## EXTRACT PROVIDED
----

Ein Buch liegt auf dem Tisch.

How I used AI in German 102

We used AI several times in German 102, and overall I found it very helpful. The most frequently used tool was the chatbot we developed over the summer. You can embed it within a Moodle course along with custom instructions to create scenarios via ChatGPT’s API. Students can also now send a transcript of their conversation to their professor (their chat is not saved within Moodle). We did this for several scenarios to have students role-play a visit to the doctor and to plan a trip to Europe with their partner. I also used it to prepare students for their oral exam. Earlier in the week we created a list of possible questions/topics that may appear on the exam, I then added those questions to the instructions for the students and instructed the bot to practice with the students and correct any errors it recognizes along with an explanation.

We also used ChatGPT directly for their final writing assignment. Students wrote their first draft as always, but then submitted their draft to ChatGPT along with this prompt.

----

## DATA FOR ANALYSIS
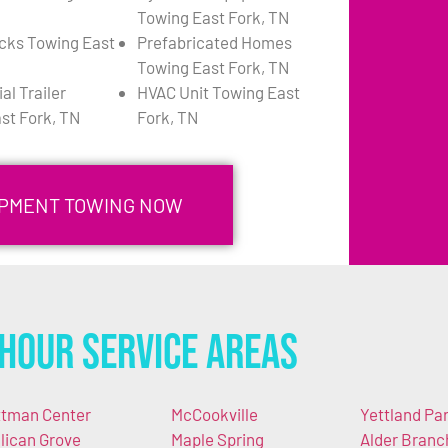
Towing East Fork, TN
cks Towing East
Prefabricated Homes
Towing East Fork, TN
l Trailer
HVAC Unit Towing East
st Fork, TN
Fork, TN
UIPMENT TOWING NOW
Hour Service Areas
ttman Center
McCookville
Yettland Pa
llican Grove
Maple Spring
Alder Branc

----

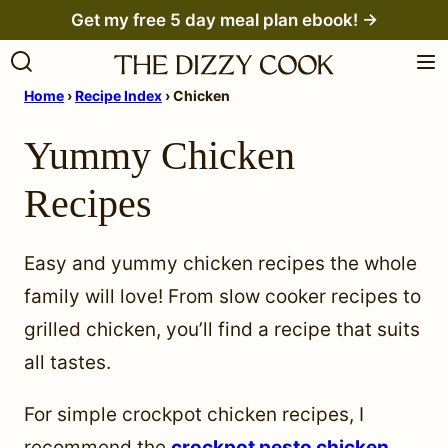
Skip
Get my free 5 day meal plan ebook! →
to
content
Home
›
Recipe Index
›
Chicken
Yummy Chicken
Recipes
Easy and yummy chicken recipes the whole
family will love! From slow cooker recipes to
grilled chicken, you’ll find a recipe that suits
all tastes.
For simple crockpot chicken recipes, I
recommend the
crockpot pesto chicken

----

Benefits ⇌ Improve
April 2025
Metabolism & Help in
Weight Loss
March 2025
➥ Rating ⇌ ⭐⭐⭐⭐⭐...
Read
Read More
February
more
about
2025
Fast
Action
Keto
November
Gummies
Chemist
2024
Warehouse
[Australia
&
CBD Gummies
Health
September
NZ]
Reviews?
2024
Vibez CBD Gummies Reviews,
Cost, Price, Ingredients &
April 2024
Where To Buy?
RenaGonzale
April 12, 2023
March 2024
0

----

## TO DO
1. Answer these questions about the post on using AI in German 102:
(a) Which tool was used most often in the course?
(b) Which two scenarios did students role-play with it?
(c) For the final writing assignment, what did students do after writing their first draft?
2. Print the part of the post about AI in German 102 that opens with the words containing "We also used" and closes with "with this prompt.".

## SOLUTIONS TO THE TASKS
1.
(a) The chatbot developed over the summer.
(b) A visit to the doctor and planning a trip to Europe with their partner.
(c) They submitted the draft to ChatGPT along with a prompt.

2.
We also used ChatGPT directly for their final writing assignment. Students wrote their first draft as always, but then submitted their draft to ChatGPT along with this prompt.